== EXTRACT

If you are looking at a particular sermon and it is removed it is because it has been updated.

For example Year C 2010 is being replaced week by week with Year C 2013, and so on.

Friday, 29 July 2016

18th Sunday of the Year C 2016

18th. Sunday (Year C)
(Ecclesiastes 1:2; 2:21-23.  Colossians 3:1-5, 9-11.  Luke 12:13-21)

People today think almost exclusively in terms of this world as if everything will be ultimately decided according to earthly judgements, actions, and expectations.  Our readings today however, remind us explicitly that this world is not the be-all and end-all of human experience:
Here is one who has laboured with wisdom, knowledge, and skill; and yet he must leave (his) property to another who has not laboured over it. This is vanity and a great misfortune.
Qoheleth there expresses what few people consider before they become actually aware of the sombre  approach and threat of old-age: ‘What was the point of all my strivings since nothing that I have done, made, or achieved can go with me, be available to help me if needed?  And as for me myself there is no seed of new promise budding within me to offer me hope:  I know of nothing that I can look forward to or aspire to!   Have I left a name behind me that someone might remember with a measure of admiration or gratitude perhaps?   Does van Gogh’s present world-wide fame make up to him for the fact that in his life time he lived and died in dependency and poverty managing to sell only one painting, cheap?  Here is one who has laboured with wisdom, knowledge, and skill; and yet must leave the fruit of his labours to another who has not laboured over them.  This is vanity and a great misfortune.
Notice the difference with Jesus however; He does not blow bubbles of philosophical or mystical hues, as it were, like Qoheleth as he muses about our human experience of life; Jesus, on the contrary, speaks immediately and directly about ultimate reality, the nature and value of life itself:
            One’s life does not consist in possessions.

====
== DATA ENTRIES

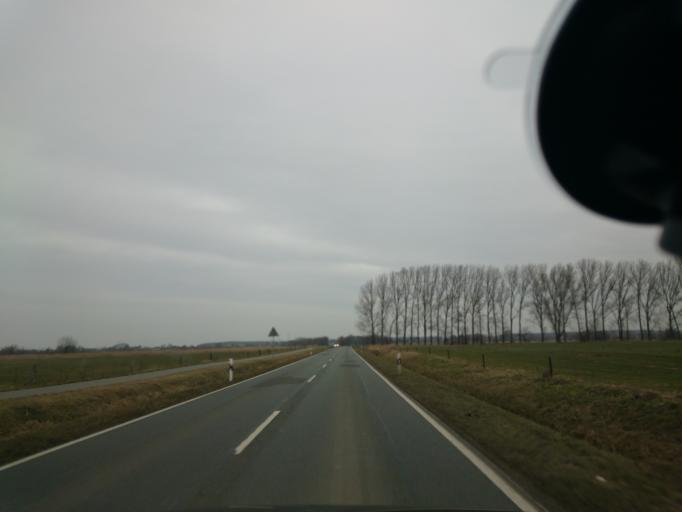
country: DE
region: Mecklenburg-Vorpommern
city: Borgerende-Rethwisch
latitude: 54.1279
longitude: 11.9260
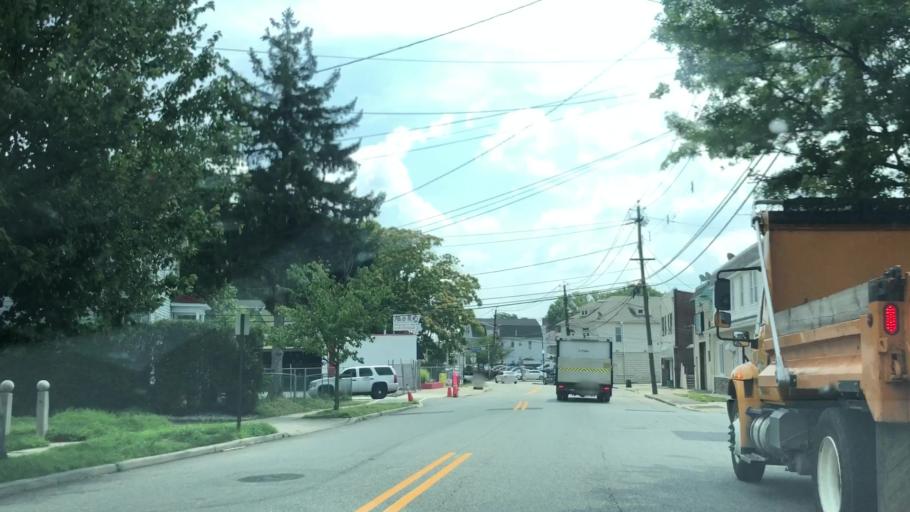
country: US
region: New Jersey
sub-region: Essex County
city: Orange
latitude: 40.7844
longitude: -74.2264
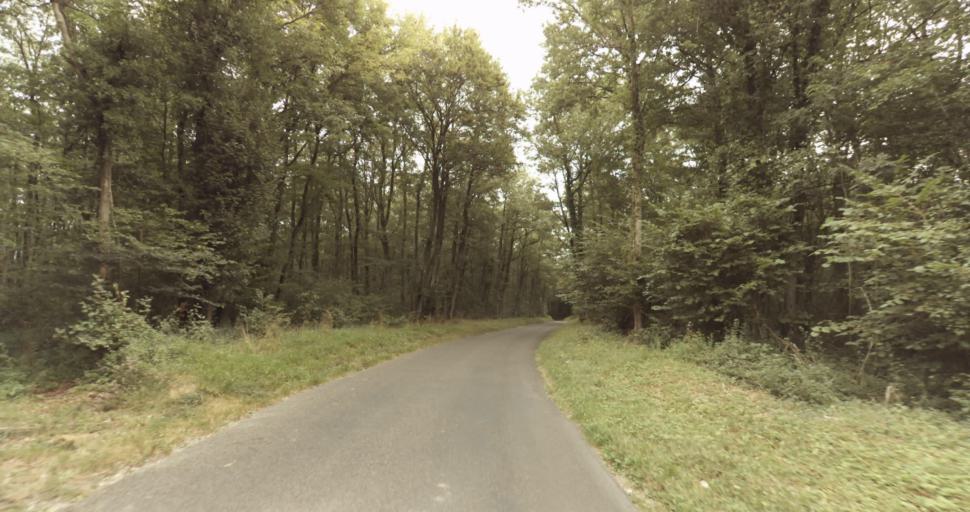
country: FR
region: Haute-Normandie
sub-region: Departement de l'Eure
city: Menilles
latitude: 49.0316
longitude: 1.3109
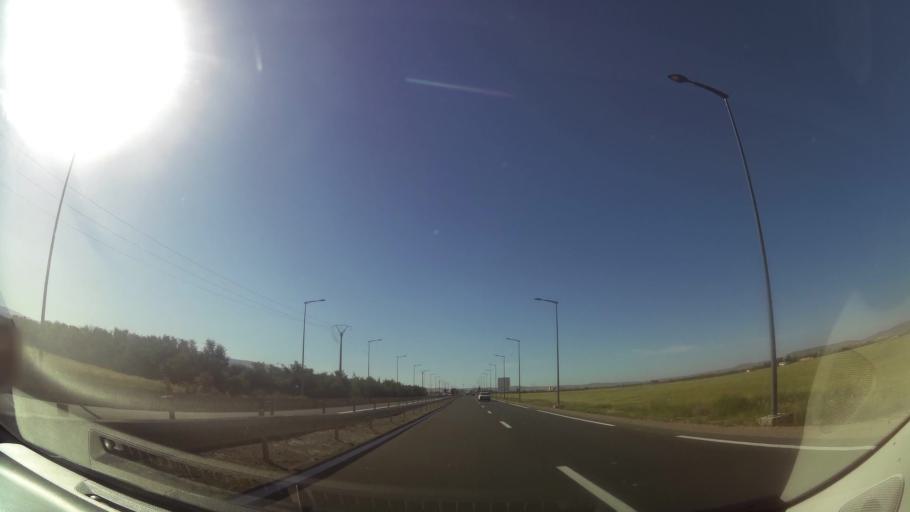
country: MA
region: Oriental
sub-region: Berkane-Taourirt
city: Ahfir
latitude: 34.8371
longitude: -1.9790
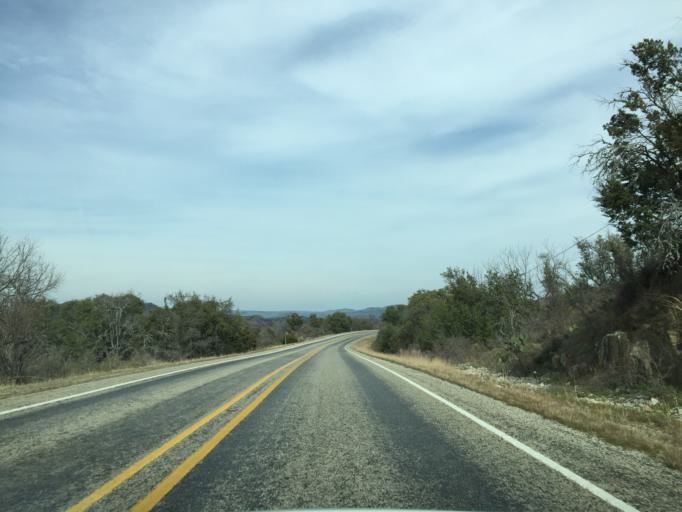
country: US
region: Texas
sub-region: Gillespie County
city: Fredericksburg
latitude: 30.4625
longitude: -98.7262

====

**DIRECTIVE A**
Reproduce the stretch of the sermon from "For example Year" through "Sunday (Year C)", word for word.
**DIRECTIVE B**
Write out the listing from the line containing "city: Ahfir" through its end. Leave the pictures out.

**RIGHT ANSWER A**
For example Year C 2010 is being replaced week by week with Year C 2013, and so on.

Friday, 29 July 2016

18th Sunday of the Year C 2016

18th. Sunday (Year C)

**RIGHT ANSWER B**
city: Ahfir
latitude: 34.8371
longitude: -1.9790
country: US
region: Texas
sub-region: Gillespie County
city: Fredericksburg
latitude: 30.4625
longitude: -98.7262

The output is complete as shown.